Supreme Court Decision on February 27, 1968
(Case Number: Sho 39 (Gyo-Tsu) 10; “Hyozan Brand Case;” Action for Cancellation of JPO Trial Decision)

1. Outline of Decision
  (1) Similarity of trademarks should be determined on the basis whether the trademarks to be compared are liable to cause misleading or confusion as to the origin of the goods, when those trademarks are used on the same or similar goods. For this purpose, one should totally consider impressions, memories, associations and the like given to dealers and consumers by the trademarks used on the goods through the appearance, meaning and sound of the trademarks, and should further consider the actual trading circumstances of the goods as much as they can be cleared up.

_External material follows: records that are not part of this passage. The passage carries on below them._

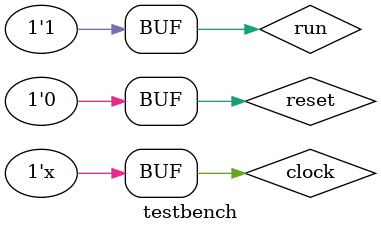
<source format=v>
`timescale 1ns / 1ps

module testbench ();
	
	reg clock;
	reg reset;
	reg run;
	
	wire [8:0] leds;
	wire done;
	
	part3 DUT (
		.clock(clock),
		.reset(reset),
		.run(run),
		.leds(leds),
		.done(done));
		
	always #10 clock = ~clock;
	
	initial
	begin
		clock = 1'b1;
		reset = 1'b1;
		run = 1'b0;
		#20 reset = 1'b0;
		#10 run = 1'b1;
	end

endmodule
</source>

  (2) With respect to the similarity in one of appearance, meaning, and sound between the trademarks to be compared, this is no more than the prima facie criteria to determine that the trademarks cause confusion as to the origin of the goods on which the trademarks are used. Rather, even if the trademarks are similar in one of the three aspects, the trademarks should not be regarded as similar marks if the trademarks are hardly found liable to cause misleading or confusion as to the origin of the goods on the basis of the fact that the trademarks remarkably differ in other two aspects, other actual trading circumstances of the goods, or the like..


2. Comments
  (1) The Japan Patent Office, especially the Examination Division therein, used to determine that trademarks to be compared are similar to each other if they are similar in one of the three aspects, i.e., appearance, meaning, and sound thereof. Even before the Supreme Court decision, there appeared some decisions made by considering the actual trading circumstances in the Trial Division. In recent years, even the Examination Division has come to consider the actual trading circumstances compared to before.
 The court decision is the first-ever Supreme Court one that held that the similarity in trademarks should be determined taking account of the actual trading circumstances.
 We would like to advise you the following in accordance with Japanese Trademark Practice: if you, an applicant, needs to obtain Trademark Rights on your valuable trademarks in Japan, you should argue that the trademarks are not similar to other’s, showing the actual trading circumstances as much as possible.


  (2) In recent years, more cases before the Trial in JPO and the High Court, have seemed found than ever before, where such arguments are accepted, in spite of the similarity in the sound, that both the appearance and meaning are significantly different between the relevant trademarks, and that the goods are not traded only via the sound of the trademark. Therefore, in such a case, it would be advantageous for you to appeal to the Trial or further to the High Court, even after your trademark application would be rejected by the Examiner.